Krasznahorkai’nin kendi alçaklıklarına gelecek olursak farklı yayınlara verilen öykülerinin dışında iki öykü kitabı mevcut: Kegyelmi viszonyok (“Lütuf İlişkileri”) ve Megy a világ (“Dünya Dönüyor”).
III.
Az utolsó farkas (“Son Kurt”), Alman ressam Max Neumann’ın ortak çalışması Állatvanbent (“İçteki Hayvan”) gibi novellalarda ve bazı öykülerde sık sık kurt ve köpekle, onların sert yazgılarıyla karşılaşırız. Állatvanbent’de aynı köpek silueti 14 farklı kompozisyonda zuhur eder ve bu resimlere Krasznahorkai’nin yazdığı fragmanlar eşlik eder.
Krasznahorkai’de doğa Japonya söz konusu değilse mutlak biçimde sert ve ürkütücüdür. Kurt ise özel bir sembol, bir özgürlük sembolü halini almıştır:
“Bu eşsiz hayvan benim için giderek daha derin bir anlam kazandı ve yavaş yavaş özgürlüğün saf gerçekliğini temsil ederken doğanın kendisi için bir simge haline geldi.”
Her şeyden özgür olma ve daha güçlünün kazandığı, organik ve inorganik katılımcılar arasındaki tüyler ürpertici mücadele.
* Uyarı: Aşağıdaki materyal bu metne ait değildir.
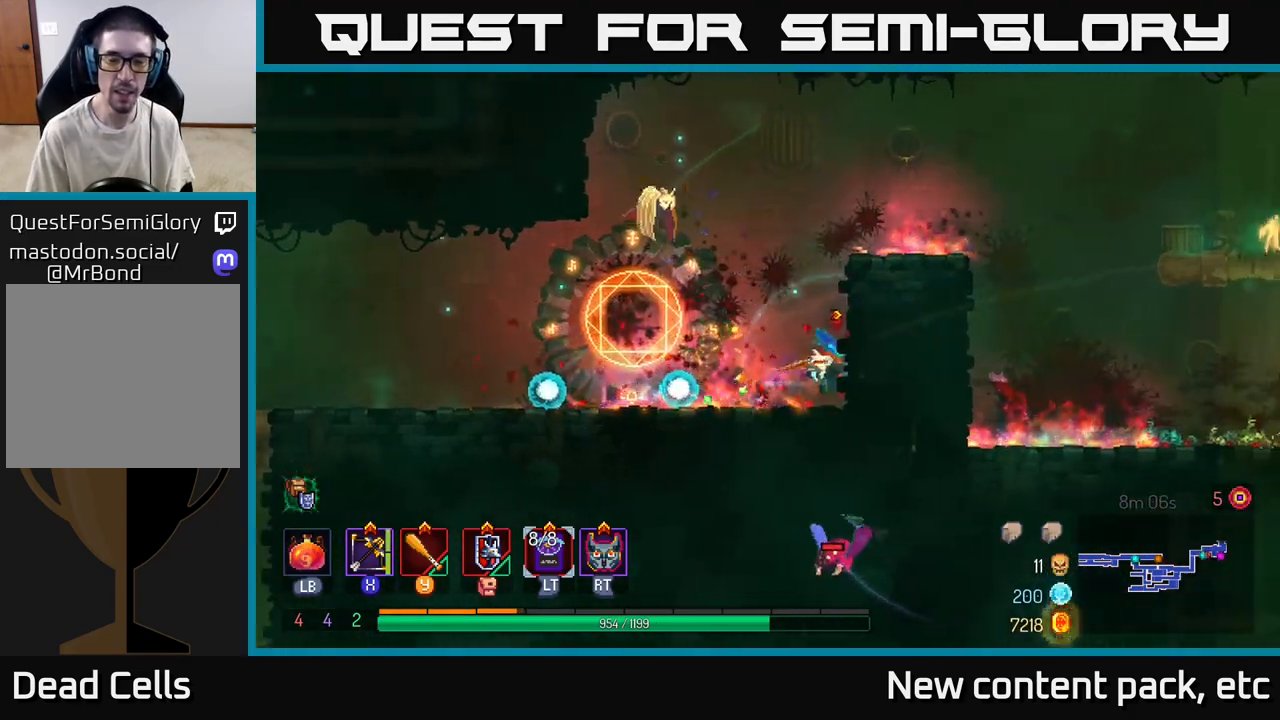
{"buttons": [], "left_stick": "right", "right_stick": "center", "events": [[17, "A", "down"], [167, "A", "up"]]}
“Yıkıcı bir doğaya atılan kurdun özgürlüğüyle kesinlikle özdeşleşiyorum. Doğa düşmanca bir yer; gençliğimden beri mutlu bir şekilde doğaya çıkan, başı boş dolaşan, zirvelere tırmanan insan kalabalığı beni hayrete düşürmüştür. Doğa her an bizi öldürebilir. Bizim yerimiz aynı zamanda bizi öldüren medeniyetin içindedir, orada en azından toplu halde gelecek olanı bekleyebiliriz.”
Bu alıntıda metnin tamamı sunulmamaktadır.